• Problem to work on: Exactly as written, return all the data, leaving its pictures behind.

• Material to process:
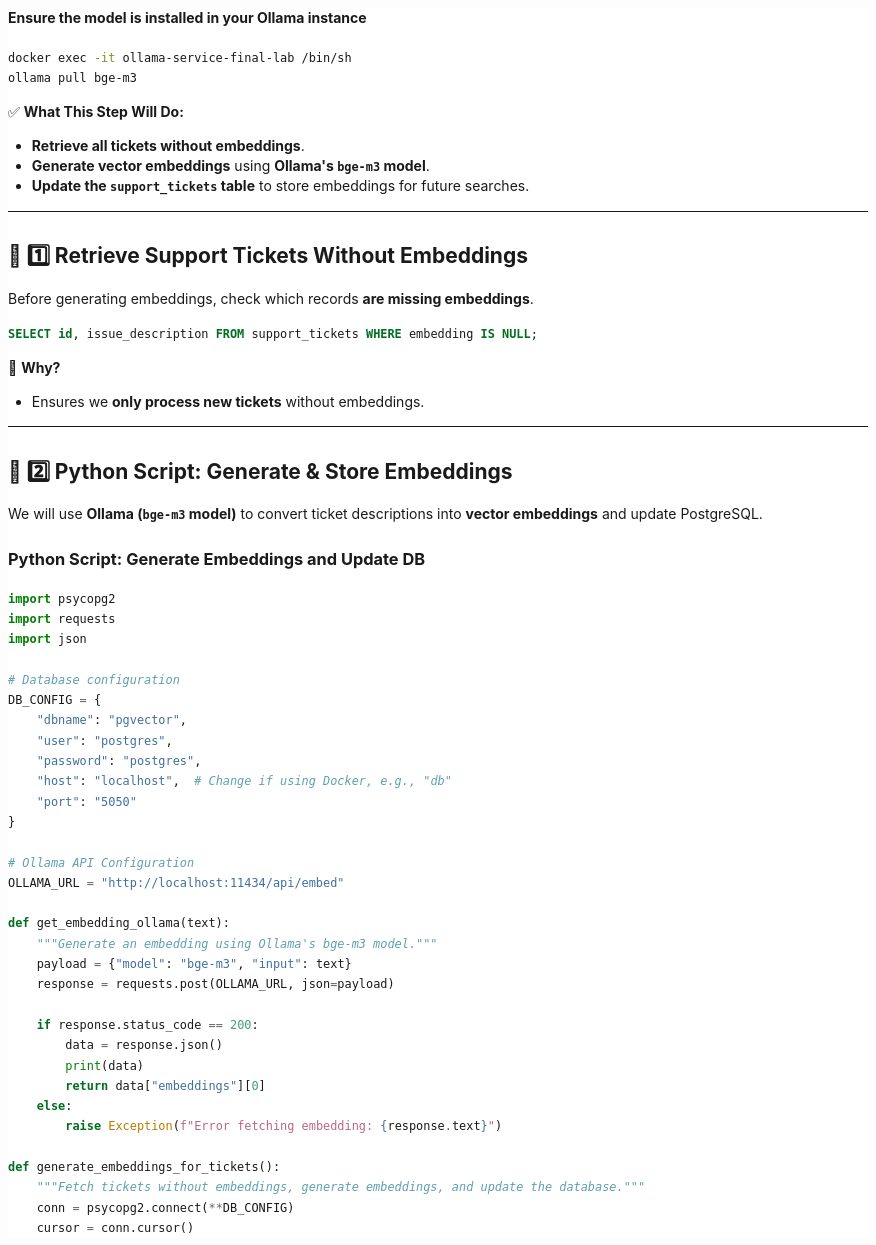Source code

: #### Ensure the model is installed in your Ollama instance

```bash
docker exec -it ollama-service-final-lab /bin/sh
ollama pull bge-m3
```

✅ **What This Step Will Do:**  
- **Retrieve all tickets without embeddings**.  
- **Generate vector embeddings** using **Ollama's `bge-m3` model**.  
- **Update the `support_tickets` table** to store embeddings for future searches.  

---

## **📌 1️⃣ Retrieve Support Tickets Without Embeddings**
Before generating embeddings, check which records **are missing embeddings**.

```sql
SELECT id, issue_description FROM support_tickets WHERE embedding IS NULL;
```
📌 **Why?**  
- Ensures we **only process new tickets** without embeddings.  

---

## **📌 2️⃣ Python Script: Generate & Store Embeddings**
We will use **Ollama (`bge-m3` model)** to convert ticket descriptions into **vector embeddings** and update PostgreSQL.

### **Python Script: Generate Embeddings and Update DB**
```python
import psycopg2
import requests
import json

# Database configuration
DB_CONFIG = {
    "dbname": "pgvector",
    "user": "postgres",
    "password": "postgres",
    "host": "localhost",  # Change if using Docker, e.g., "db"
    "port": "5050"
}

# Ollama API Configuration
OLLAMA_URL = "http://localhost:11434/api/embed"

def get_embedding_ollama(text):
    """Generate an embedding using Ollama's bge-m3 model."""
    payload = {"model": "bge-m3", "input": text}
    response = requests.post(OLLAMA_URL, json=payload)
    
    if response.status_code == 200:
        data = response.json()
        print(data)
        return data["embeddings"][0]
    else:
        raise Exception(f"Error fetching embedding: {response.text}")

def generate_embeddings_for_tickets():
    """Fetch tickets without embeddings, generate embeddings, and update the database."""
    conn = psycopg2.connect(**DB_CONFIG)
    cursor = conn.cursor()

```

• Answer section:
Source code

: #### Ensure the model is installed in your Ollama instance

```bash
docker exec -it ollama-service-final-lab /bin/sh
ollama pull bge-m3
```

✅ **What This Step Will Do:**  
- **Retrieve all tickets without embeddings**.  
- **Generate vector embeddings** using **Ollama's `bge-m3` model**.  
- **Update the `support_tickets` table** to store embeddings for future searches.  

---

## **📌 1️⃣ Retrieve Support Tickets Without Embeddings**
Before generating embeddings, check which records **are missing embeddings**.

```sql
SELECT id, issue_description FROM support_tickets WHERE embedding IS NULL;
```
📌 **Why?**  
- Ensures we **only process new tickets** without embeddings.  

---

## **📌 2️⃣ Python Script: Generate & Store Embeddings**
We will use **Ollama (`bge-m3` model)** to convert ticket descriptions into **vector embeddings** and update PostgreSQL.

### **Python Script: Generate Embeddings and Update DB**
```python
import psycopg2
import requests
import json

# Database configuration
DB_CONFIG = {
    "dbname": "pgvector",
    "user": "postgres",
    "password": "postgres",
    "host": "localhost",  # Change if using Docker, e.g., "db"
    "port": "5050"
}

# Ollama API Configuration
OLLAMA_URL = "http://localhost:11434/api/embed"

def get_embedding_ollama(text):
    """Generate an embedding using Ollama's bge-m3 model."""
    payload = {"model": "bge-m3", "input": text}
    response = requests.post(OLLAMA_URL, json=payload)
    
    if response.status_code == 200:
        data = response.json()
        print(data)
        return data["embeddings"][0]
    else:
        raise Exception(f"Error fetching embedding: {response.text}")

def generate_embeddings_for_tickets():
    """Fetch tickets without embeddings, generate embeddings, and update the database."""
    conn = psycopg2.connect(**DB_CONFIG)
    cursor = conn.cursor()

```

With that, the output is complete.